よしだルーム

吉田政勝の文学的な日々

ゲッベルスの愛人

2015-07-10 11:33:17 | 日記
1979年に刊行なった草森紳一著「絶対の宣伝」。
装いも新たに『絶対の宣伝ナチス・プロパガンダ』が文遊社から出版されました。草森紳一氏が亡くなった直後から、今こそ出すべきと言う声が多く、大部の著、しかも4巻本とあってなかなか難しかったようです。絶対読むべし!?。
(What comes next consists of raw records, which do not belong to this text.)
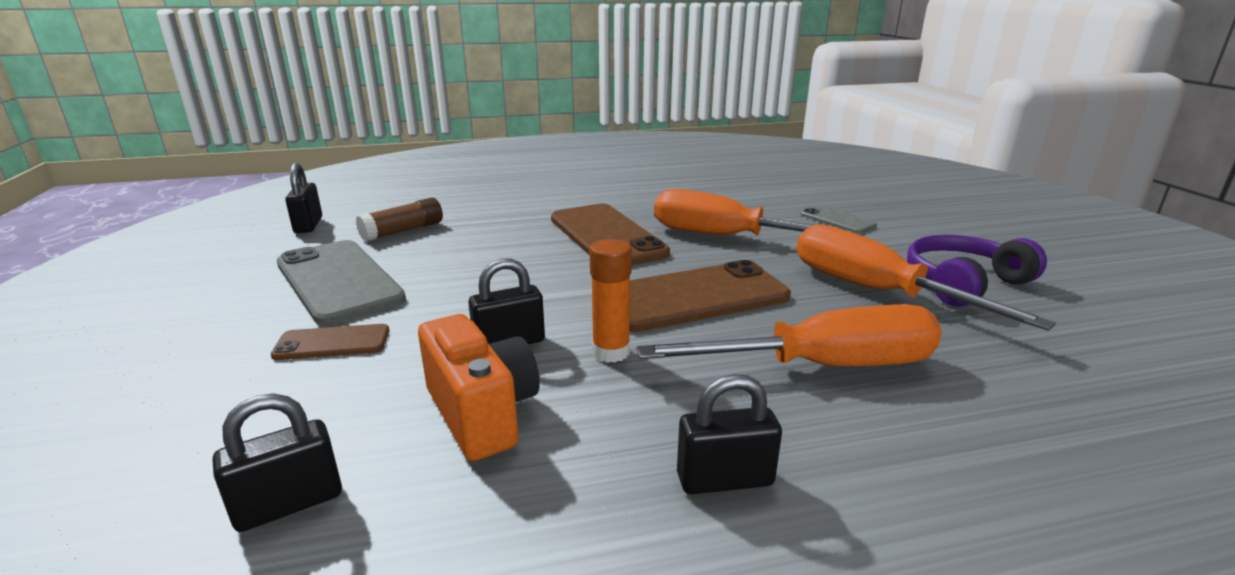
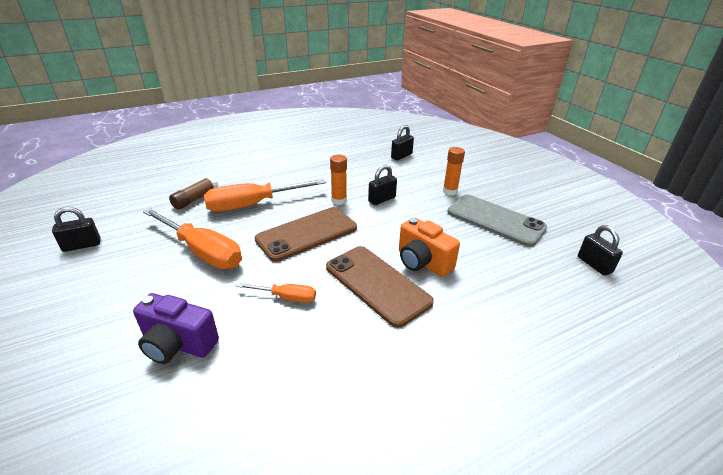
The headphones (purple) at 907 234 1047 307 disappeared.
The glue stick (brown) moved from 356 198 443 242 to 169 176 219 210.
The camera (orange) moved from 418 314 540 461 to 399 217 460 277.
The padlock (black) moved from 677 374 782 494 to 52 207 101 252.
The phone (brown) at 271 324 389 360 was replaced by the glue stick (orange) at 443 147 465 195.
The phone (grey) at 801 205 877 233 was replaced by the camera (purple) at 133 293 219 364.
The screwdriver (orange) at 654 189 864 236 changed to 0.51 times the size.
左はヒットラー、中央はゲッベルスの妻、右はゲッベルス。


左はゲッベルスの愛人(女優リダ)
ゲッベルスは彼女と結婚し、宣伝大臣の職を返上し「日本大使になりたい」と願い出た。
もちろん反対したヒットラーは権力と脅しで二人の間を割いた。


絶対を疑う
 
 高校時代、私が学んだ、政治思想史学者の丸山真男氏は、
戦後の民主主義思想を主導した人物ですが、戦前の日本の
政治構造や精神風土を分析し、「日本人には戦争すら認める
状況肯定主義がある」と述べています。

 ナチスドイツのヒットラーも、今では否定される人物ですが、
当時、選挙などでドイツ国民はヒットラーに熱狂しました。
悪の独裁者も選挙では信任を得てきているのです。
 その戦前の日本の政治構造ですが、調べてゆくうちに、これ
また驚く関係性を再認識しました。

 田中智学は宗教家で、国家主義をとりこんだ在家仏教運動を
始め「国柱会」を創始しました。会員に宮沢賢治、石原莞爾。
影響を受けた牧口常三郎(創価学会を創設した人物)などが
いました。
 国柱(こくちゅう)会は、日蓮宗と国家主義をブレンドした
宗教団体として発足。戦前戦中においては日本の満州・中国・
東南アジア地域への侵略を支持したことで有名です。
創始者の田中智学は、日本が世界を征服し、法華宗化すると
いう遠大な目標をもっていました。その一環として田中智学は
「八紘一宇」という造語を創作し、これはのちに軍部のスロー
ガンとして利用されました

 八紘一宇とは、全世界を天皇を頂点とした一つの国家に統一
するという意味。日本の軍部は八紘一宇の第一歩として
「大東亜共栄圏」を標榜し、近隣各国を侵略していきました。
田中智学の唱えた国家主義的思想は今では危険思想として認識
されますが、当時はこのような思想がトレンドでした。

 国柱会の信者として知られていたのが宮沢賢治です。

 彼の墓が国柱会本部にあるそうです。
「世界が幸福でなければ個人の幸せはない…」という賢治の思想は、
「銀河鉄道の夜」や「よだかの星」の作品に反映されています。
エゴを捨てる、というのは、私利・私情を捨て去る「滅私奉公」の
精神です。
 宮沢賢治はいい人物だが、理想を掲げて神に帰依する「疑いの
ない自分」もまた危ういと思います。

 亡くなった作家の向田邦子さんは、妹に「絶対という言葉は
つかわないほうがいい」と述べていました。向田さんのドラマは、
あれも、これも、どっちも本当、がいっぱい出てくるドラマです。
向田さんは軍国主義が一夜に崩れたことを体験した世代でした。

 私は「迷い、悩み、考え」生きてきた。
人間に完璧はないから、絶対を疑う。